City Manager Peggy Merriss said this was one of the few areas where the city could provide relief without going through the legislature or putting it to a public vote. The city’s solid waste fee is $240 per household and storm water is $75 per household, allowing for a total exemption of $315.
Merriss said there are 537 households eligible for the waiver. Senior residents will not have to sign up for the program, she said, because the city already has the information it needs to apply the credit to residents 70 years of age and older. The move will cost the city $170,000 in revenue.
“If the waiver was continued for the first installment payment due June 1, 2016 there would be another $170,000 cost, for a total cost of $340,000 for the current fiscal year,” a memo attached to the city commission agenda says.

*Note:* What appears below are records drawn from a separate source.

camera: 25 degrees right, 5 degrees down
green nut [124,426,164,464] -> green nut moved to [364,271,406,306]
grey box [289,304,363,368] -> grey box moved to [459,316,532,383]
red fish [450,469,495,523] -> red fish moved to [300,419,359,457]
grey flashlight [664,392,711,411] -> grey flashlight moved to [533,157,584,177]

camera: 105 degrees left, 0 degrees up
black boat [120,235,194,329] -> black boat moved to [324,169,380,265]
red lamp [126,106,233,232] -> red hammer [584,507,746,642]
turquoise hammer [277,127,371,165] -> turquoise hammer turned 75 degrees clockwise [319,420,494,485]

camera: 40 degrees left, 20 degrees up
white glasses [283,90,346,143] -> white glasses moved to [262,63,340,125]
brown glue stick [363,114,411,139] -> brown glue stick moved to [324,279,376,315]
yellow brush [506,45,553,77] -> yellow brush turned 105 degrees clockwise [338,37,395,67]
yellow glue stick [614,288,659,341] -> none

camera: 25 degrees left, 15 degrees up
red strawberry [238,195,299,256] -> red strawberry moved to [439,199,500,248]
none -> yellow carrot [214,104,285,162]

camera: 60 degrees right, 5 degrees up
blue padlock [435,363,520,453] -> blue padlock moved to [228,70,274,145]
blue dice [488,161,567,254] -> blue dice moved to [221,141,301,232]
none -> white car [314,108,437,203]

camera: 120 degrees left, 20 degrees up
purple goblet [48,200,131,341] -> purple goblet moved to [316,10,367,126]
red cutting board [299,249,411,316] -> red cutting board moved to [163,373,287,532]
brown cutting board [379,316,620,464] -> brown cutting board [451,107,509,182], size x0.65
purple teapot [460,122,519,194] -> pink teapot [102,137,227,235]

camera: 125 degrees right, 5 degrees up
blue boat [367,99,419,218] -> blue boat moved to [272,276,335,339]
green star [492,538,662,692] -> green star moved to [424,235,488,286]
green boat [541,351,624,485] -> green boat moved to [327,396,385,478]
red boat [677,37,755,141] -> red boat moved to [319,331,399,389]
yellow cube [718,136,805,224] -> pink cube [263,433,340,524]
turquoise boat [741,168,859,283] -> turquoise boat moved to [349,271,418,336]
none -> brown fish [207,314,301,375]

Along those same lines, commissioners also endorsed an effort by the city School Board to expand its homestead tax exemption. Currently, residents age 80 and older do not have to pay the school tax. The school board would like to see the age lowered to 65. The talk about tax rates comes as Decatur voters are being asked to consider allowing the school system to borrow $75 million for construction projects. That could result in taxes going up as much as 8 percent to pay off the debt. Decaturish recently conducted an informal poll that showed respondents were divided on the subject of whether to approve the bond.
Any expansion of the homestead tax exemption would have to go through the state Legislature first. Mayor Jim Baskett commented that the city’s pursuit of expanding it’s homestead tax exemption got tangled up in a chaotic session where legislators debated whether to put two proposed cities – LaVista Hills and Tucker – on the ballot. The Legislature also considered, but declined, to approve the city’s annexation plans.
Baskett said the city still wants to expand the exemption. The city estimated it could provide ‘over $1,100 of annual tax savings” for seniors.
“We absolutely are going to pursue our homestead exemption this fall,” Baskett said. “We got caught up in a very weird set of circumstances last time.”
Commissioners were swayed to act sooner after former mayor Elizabeth Wilson and other seniors made an appeal during a meeting in June. Wilson told City Commissioners that if taxes keep going up she’ll no longer be able to afford to live in the city.
School Board Chairman Garrett Goebel made a short presentation to commissioners asking for their support. Commissioners pledged to adopt a formal resolution supporting expansion of the school homestead tax exemption. Goebel said that a bill to expand the homestead tax exemption could pick up sponsors soon.
“We’ve had interest and look forward to in the coming weeks to having public commitments for sponsors and look forward to filing the legislation,” Goebel said.